I see him come into view now. Walk closer to the window. Like he hears me, he walks to it, a coffee mug in his hand, his loosely hung t-shirt resting on his broad shoulders, a long smear of paint on it from where he wiped his hand. He looks out the window at his eye level, at nothing in particular, thinking about something. I should get out of the street, move out of view, but I can’t tear myself away. What are you thinking about, Michael, as you take that slow sip of coffee and frown like the world’s problems are only yours to solve? He runs one hand through his hair and shakes it out, then walks away from the window and out of my sight.

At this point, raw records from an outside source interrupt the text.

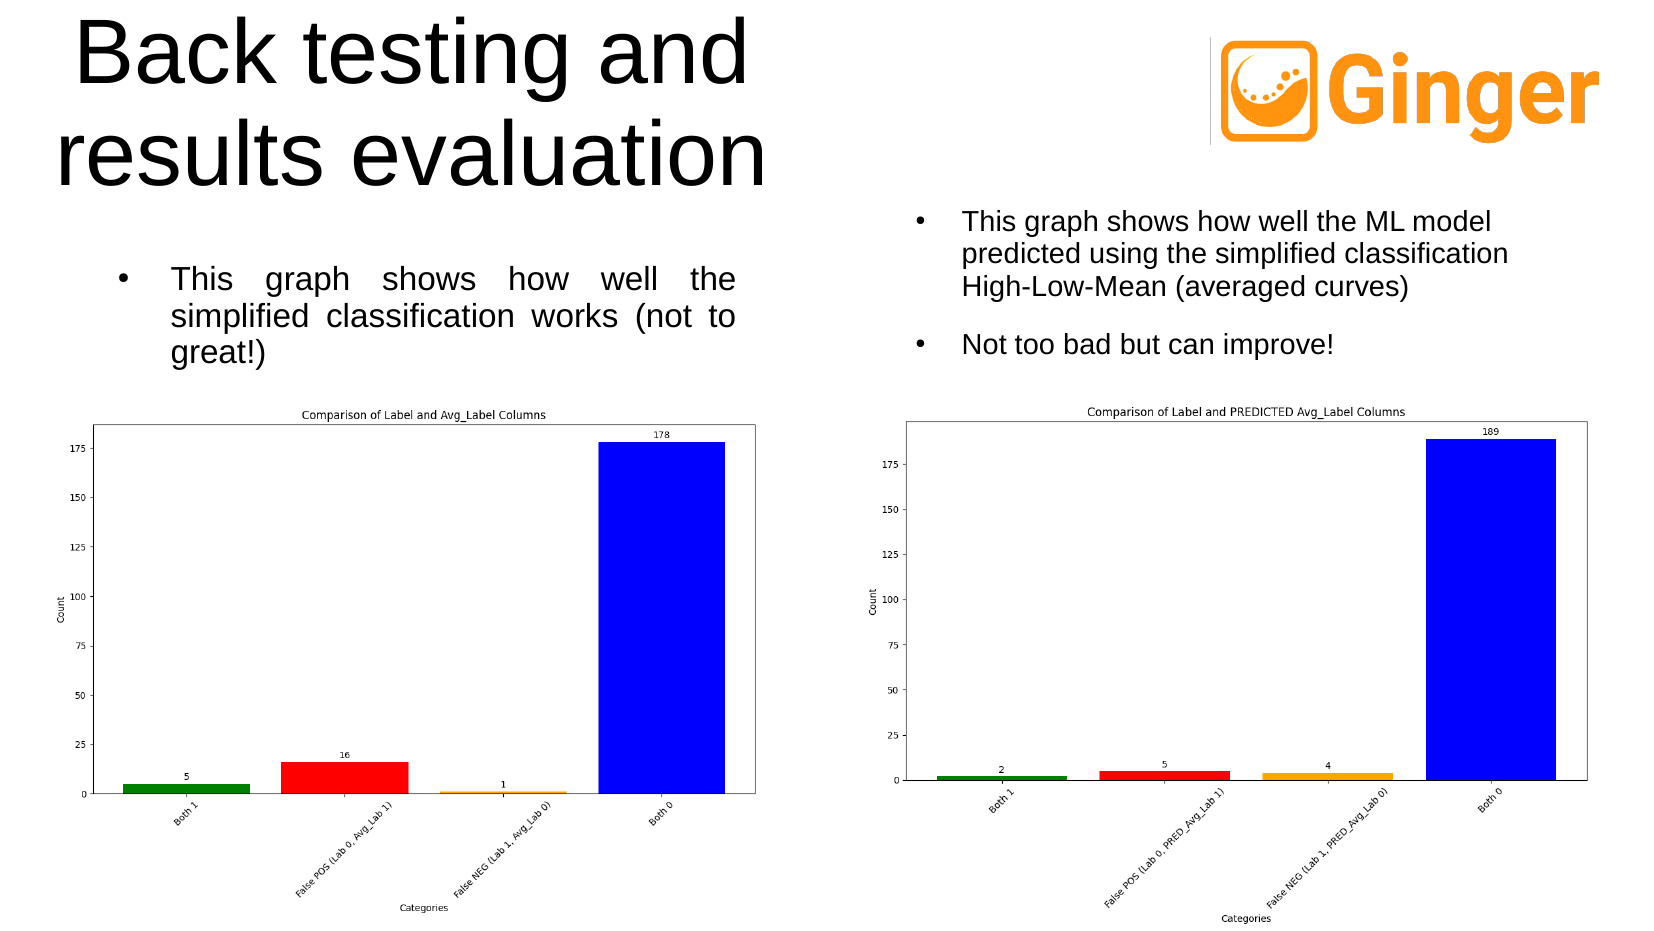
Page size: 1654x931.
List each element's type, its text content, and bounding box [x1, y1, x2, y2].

picture [1200, 37, 1613, 145]
title Back testing and results evaluation [0, 0, 826, 206]
list This graph shows how well the simplified classification works (not to great!) [99, 259, 738, 380]
picture [862, 405, 1600, 931]
list This graph shows how well the ML model predicted using the simplified classification High-Low-Mean (averaged curves) Not too bad but can improve! [900, 205, 1576, 363]
picture [51, 396, 771, 916]
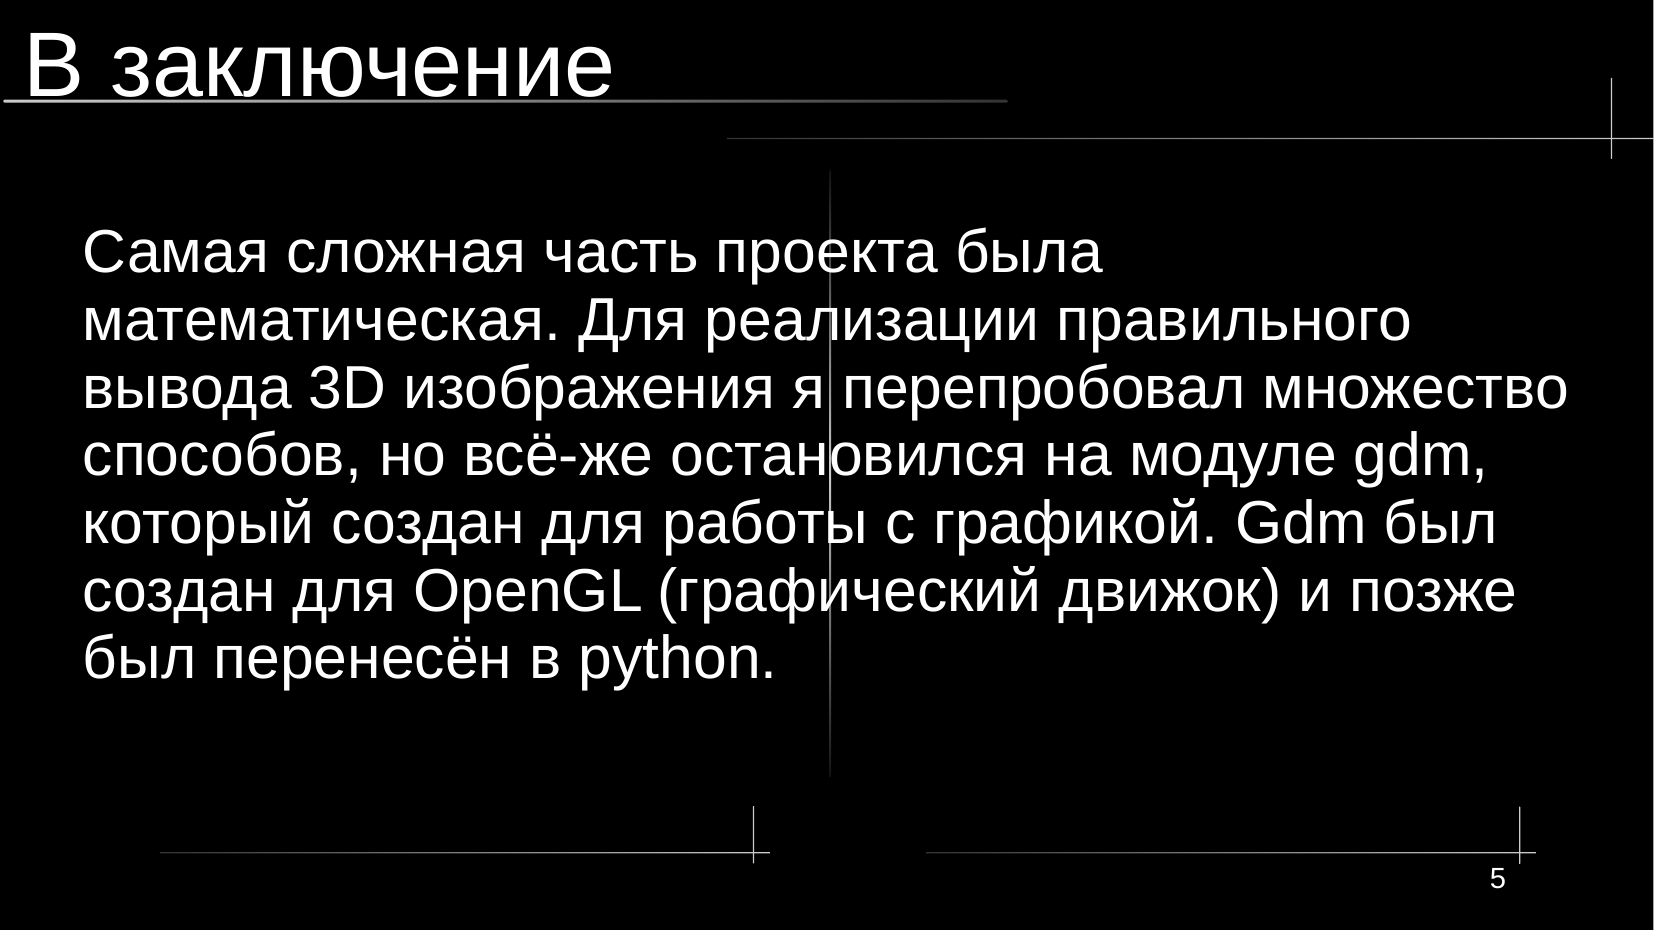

I let out a breath and realize... I was holding it.

“He’s very handsome,” a voice says, next to me, her sound aged and thick with a Romanian accent.

I shoot the old gypsy woman a look and focus back on the window.

“Have a dollar?” she rasps.

I sigh. “Sure. Yeah.” I have a few for her. That’s what my mother would do, and it is her money after all.

She takes them with glee and asks, “You want I read your fortune?” Then she smiles, surprisingly still in possession of all of her yellowed teeth.

I smile back and push myself off the light pole. “No, thank you.”

She smiles wider, her eyebrows high enough to look silly. “I can tell you what will happen between you and the man?”

I freeze. Oooo those gypsies are good. I look back at her and consider it but. But I know in my heart that she can’t help me. “Thanks, but I think I already know. You have a good night.” I walk back to the subway, casting one furtive glance up to the window before I leave.